Der Verfassungsgerichtshof hatte am 11. Juli 2012 das generelle Bettelverbot, das in Salzburg seit 1979 galt, gekippt. Daraufhin hatte der Salzburger Landtag das Landessicherheitsgesetz novelliert. Das neue "Bettelverbot" galt seit 28. Dezember 2012. Es stellt aggressives Betteln, das Betteln Minderjähriger und das organisierte Betteln unter Strafe[2]. Diese Möglichkeit sieht das Salzburger Landessicherheitsgesetz vor. Der Paragraf 29 des Landessicherheitsgesetzes untersagt aggressives Betteln, Betteln von Minderjährigen oder in organisierter Form. Darüber hinaus ist in diesem Paragrafen eine Ermächtigung vorgesehen, Bittstellern unter folgenden Voraussetzungen an bestimmten Orten („sektoral“) ihre Tätigkeit zu verbieten:

  • Wenn aufgrund der zu erwartenden Anzahl der bettelnden Menschen und durch örtliche Gegebenheiten zu befürchten ist, dass die Benutzung eines öffentlichen Ortes erschwert wird,
  • oder wenn ein durch solches Betteln verursachter Missstand besteht, der das örtliche Gemeinschaftsleben stört;

Da diese Gründe einen großen Interpretationsspielraum zulassen, konnte ein sektorales Bettelverbot erlassen werden.

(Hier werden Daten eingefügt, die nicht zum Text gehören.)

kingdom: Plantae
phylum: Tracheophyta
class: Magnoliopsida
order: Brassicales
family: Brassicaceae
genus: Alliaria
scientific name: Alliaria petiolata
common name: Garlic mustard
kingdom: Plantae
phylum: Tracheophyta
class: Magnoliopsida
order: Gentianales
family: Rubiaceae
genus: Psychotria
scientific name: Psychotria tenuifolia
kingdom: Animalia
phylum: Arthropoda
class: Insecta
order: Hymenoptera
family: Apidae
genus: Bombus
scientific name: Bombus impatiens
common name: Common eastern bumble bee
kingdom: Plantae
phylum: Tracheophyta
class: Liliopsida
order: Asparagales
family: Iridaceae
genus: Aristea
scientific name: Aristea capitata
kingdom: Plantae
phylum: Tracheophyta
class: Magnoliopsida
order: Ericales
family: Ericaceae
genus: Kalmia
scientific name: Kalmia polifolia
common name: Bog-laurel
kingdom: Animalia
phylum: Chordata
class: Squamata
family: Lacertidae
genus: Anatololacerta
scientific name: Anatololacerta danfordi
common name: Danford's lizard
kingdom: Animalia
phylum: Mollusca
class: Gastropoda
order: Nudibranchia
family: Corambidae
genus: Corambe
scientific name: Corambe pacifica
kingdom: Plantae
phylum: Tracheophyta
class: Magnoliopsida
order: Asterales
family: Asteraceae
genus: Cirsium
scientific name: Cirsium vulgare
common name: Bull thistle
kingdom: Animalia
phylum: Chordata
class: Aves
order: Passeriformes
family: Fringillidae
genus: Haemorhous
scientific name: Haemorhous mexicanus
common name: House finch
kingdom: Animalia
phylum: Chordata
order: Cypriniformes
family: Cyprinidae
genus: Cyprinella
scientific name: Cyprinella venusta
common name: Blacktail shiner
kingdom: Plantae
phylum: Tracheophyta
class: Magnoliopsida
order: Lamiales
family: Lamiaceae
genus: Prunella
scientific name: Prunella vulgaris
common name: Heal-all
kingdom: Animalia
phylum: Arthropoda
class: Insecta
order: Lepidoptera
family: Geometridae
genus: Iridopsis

Bettelverbot: Menschen- und Grundrechte

Die österreichische Verfassung[3], in der die Grundrechte festgelegt sind, verbietet ein komplettes Bettelverbot, jedoch nicht ein sektorales. Dem hält die Salzburger Plattform für Menschenrechte entgegen, dass es sich um ein absolutes Verbot in gewissen Teilen der Stadt handeln würde. Dazu sei stilles Betteln ein in der Verfassung festgelegtes Grundrecht, „und Grundrechte gelten universal“, so die Plattform weiter.